Passage given
How do you automate pyspark jobs on emr using boto3 (or otherwise)?

Question

I am creating a job to parse massive amounts of server data, and then upload it into a Redshift database.

My job flow is as follows:

Grab the log data from S3
Either use spark dataframes or spark sql to parse the data and write back out to S3
Upload the data from S3 to Redshift.

I'm getting hung up on how to automate this though so that my process spins up an EMR cluster, bootstraps the correct programs for installation, and runs my python script that will contain the code for parsing and writing.

Does anyone have any examples, tutorials, or experience they could share with me to help me learn how to do this?

There is now a tutorial from AWS themselves https://aws.amazon.com/blogs/big-data/build-a-concurrent-data-orchestration-pipeline-using-amazon-emr-and-apache-livy/ . We ended up throwing away Cloudformation and reused a decent portion of Python/Spark/Livy stuff. — Pranasas, Oct 18 '18 at 08:35
hello, i have similar requirement. how did u approach or solve your problem — akash sharma, Jul 18 '20 at 08:58

Kamil Sindi · Accepted Answer · 2016-06-16T17:56:11.287

Take a look at boto3 EMR docs to create the cluster. You essentially have to call run_job_flow and create steps that runs the program you want.

import boto3    

client = boto3.client('emr', region_name='us-east-1')

S3_BUCKET = 'MyS3Bucket'
S3_KEY = 'spark/main.py'
S3_URI = 's3://{bucket}/{key}'.format(bucket=S3_BUCKET, key=S3_KEY)

# upload file to an S3 bucket
s3 = boto3.resource('s3')
s3.meta.client.upload_file("myfile.py", S3_BUCKET, S3_KEY)

What the task requires
Answer these questions from the thread about automating PySpark jobs on EMR:
1. Into which database does the asker plan to upload the parsed data?
2. What did the Pranasas comment say was thrown away?
3. Which function does the accepted answer say must be called to create the cluster?
The data after this point is separate material, unrelated to the thread.

Record set

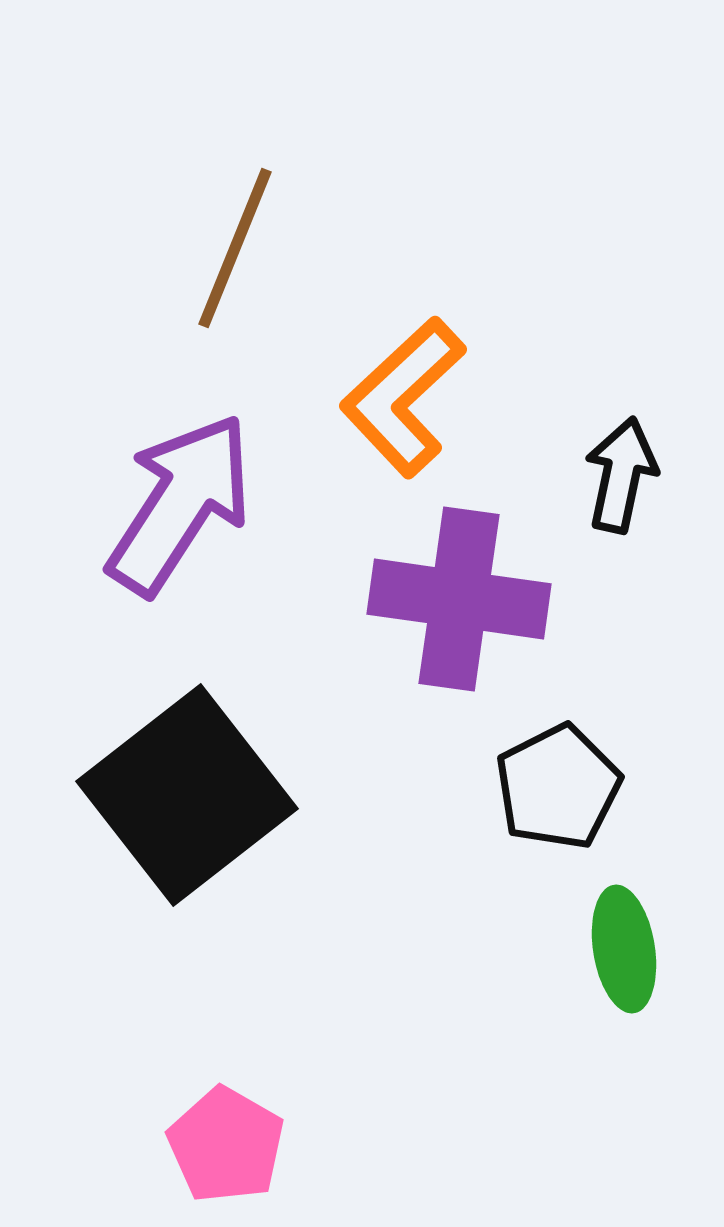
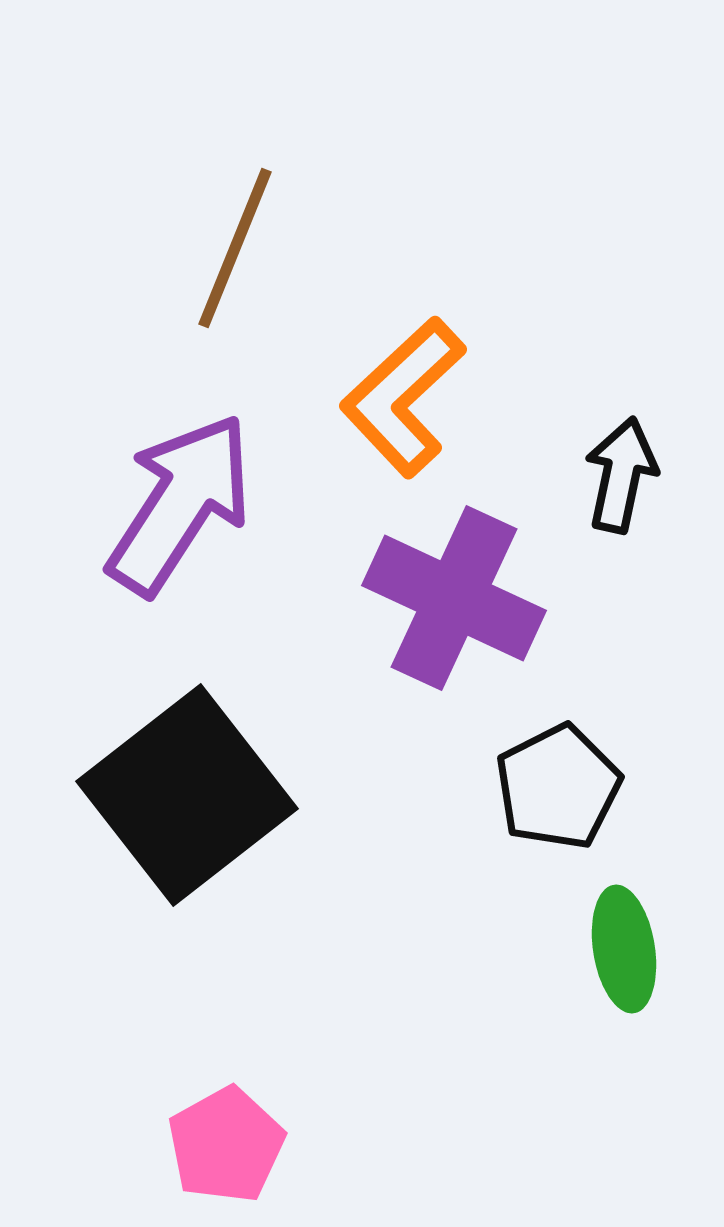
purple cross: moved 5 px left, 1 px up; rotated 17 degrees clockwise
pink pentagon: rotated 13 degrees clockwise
* * *
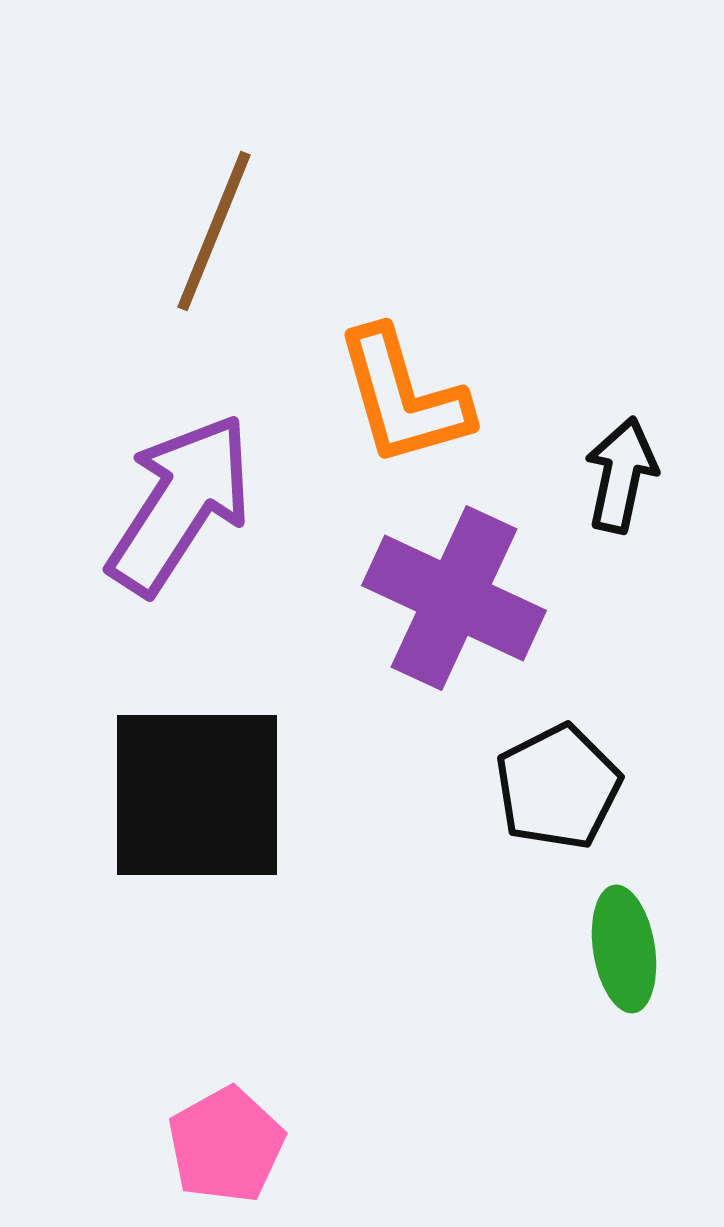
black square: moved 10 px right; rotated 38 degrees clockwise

Task result
1. Redshift
2. Cloudformation
3. run_job_flow